Questions related to zoning, security and traffic were posed. Healthy Foundations provided examples regarding the types of individuals who would be served by the facility, as well as information about assessment processes, referral sources and plans that would provide a “path to restoration” for participants.
Healthy Foundations officials have described the tax-exempt, nonprofit organization as an initiative of North Georgia Healthcare Center to meet the integrated primary health, behavioral health and social needs of Walker, Catoosa, Chattooga and Dade counties by providing counseling for behavioral health issues including depression, ADHD and PTSD.

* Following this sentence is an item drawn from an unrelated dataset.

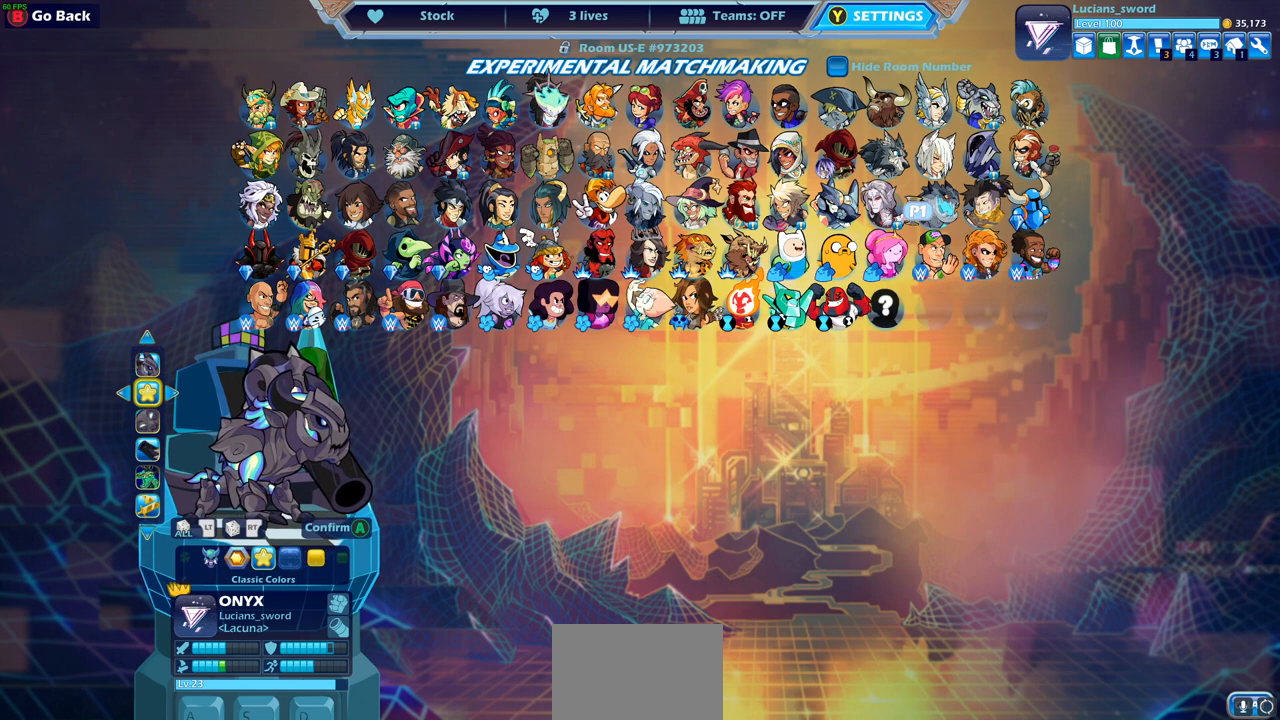
{"buttons": [], "left_stick": "center", "right_stick": "center", "events": []}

The facility will offer affordable healthcare and housing for veterans, youth aging out of foster care, and families and individuals needing assistance, as well as daycare and cognitive development for children, according to officials. Part of the campus will be open to the public and will have an artisan village, equestrian center, amphitheater, conference center and farmer’s market meant to prepare residents for jobs off campus. The proposed 374-acre campus is on South Burnt Mill Road and will have roughly 950 beds for those it serves, as well as 150 for staff.
“While we aren’t required to have multiple meetings with the community, we know this is absolutely the right thing to do,” Healthy Foundations President Terry Tucker said. “With this in mind, neighbors who have property adjacent to ours will be receiving an invitation to join us for conversations regarding their specific concerns as they relate to their property. Our goal is to receive input that can be added into our planning, answer their questions and begin to build their trust in us.
“As a healthcare company, our goal is making sure our meetings are conducted as safely as possible,” said Tucker. “We appreciate the community’s understanding as we host these conversations in very unusual circumstances.”
The facility will not admit sex offenders or violent criminals, officials said.
Healthy Foundations will be funded by a variety of sources including private individuals and foundations, federal and state agencies, and capital campaigns; operating expenses will generally be funded by insurance, state and federal government contracts, and earned revenue, according to Healthy Foundations. No county tax dollars will be used for the project.